Who is Leaking More: Edward Snowden or the Government Officials Condemning Him? - SeanDav
https://pressfreedomfoundation.org/blog/2013/06/who-leaking-more-edward-snowden-or-government-officials-condemning-him

======
e3pi
".....Obama administration’s disturbing “Insider Threat” program, which
supposedly views all leaks akin to aiding the enemy.
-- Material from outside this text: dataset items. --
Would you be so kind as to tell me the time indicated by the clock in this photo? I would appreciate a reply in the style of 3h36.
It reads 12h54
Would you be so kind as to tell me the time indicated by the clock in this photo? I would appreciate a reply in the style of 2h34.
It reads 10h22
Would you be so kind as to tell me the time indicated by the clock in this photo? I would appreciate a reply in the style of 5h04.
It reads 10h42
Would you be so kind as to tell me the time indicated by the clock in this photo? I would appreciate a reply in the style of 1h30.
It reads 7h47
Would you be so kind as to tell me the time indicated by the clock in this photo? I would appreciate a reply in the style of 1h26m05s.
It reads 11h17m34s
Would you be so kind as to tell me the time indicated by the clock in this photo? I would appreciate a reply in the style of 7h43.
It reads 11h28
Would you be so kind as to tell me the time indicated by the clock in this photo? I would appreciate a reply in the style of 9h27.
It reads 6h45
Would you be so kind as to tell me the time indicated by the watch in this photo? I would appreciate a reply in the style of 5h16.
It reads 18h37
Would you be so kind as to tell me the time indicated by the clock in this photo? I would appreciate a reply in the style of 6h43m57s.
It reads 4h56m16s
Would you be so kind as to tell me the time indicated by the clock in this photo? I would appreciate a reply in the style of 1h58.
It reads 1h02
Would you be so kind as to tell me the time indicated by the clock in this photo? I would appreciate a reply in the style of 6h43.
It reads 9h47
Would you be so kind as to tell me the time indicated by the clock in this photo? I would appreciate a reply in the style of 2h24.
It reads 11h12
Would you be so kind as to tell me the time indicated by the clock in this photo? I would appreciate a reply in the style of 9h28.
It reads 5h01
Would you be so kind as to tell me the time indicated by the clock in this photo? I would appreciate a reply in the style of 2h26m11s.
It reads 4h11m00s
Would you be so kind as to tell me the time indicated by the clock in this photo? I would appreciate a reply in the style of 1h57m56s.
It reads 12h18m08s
This program, and its
dangerous culture, has bled into agencies that don't even deal with classified
information, including the Department of Education, Department of Agriculture
and Peace Corp.

".....Numerous government officials have said on background that Edward
Snowden's passport has been revoked, but no one will confirm it on the
record.” Why couldn't they say anything officially? ....Because it was
prohibited by the the Privacy Act.

Without having to introduce a misinterpretation of "Godel Incompleteness" are
not there simpler things related in computer science that tells us there are
examples of such rationalizations painted into a corner, surfacing tautology
quandries becoming 'undecideable', and so, by extending throughout the
"...Department of Education, Department of Agriculture and Peace Corp,..."
hierarchies, the whole machine can no longer fly?

Was Yossarian, and Joseph Heller's story more than fiction? Do we need to add
Heller to these new Orwell-Huxley reading lists?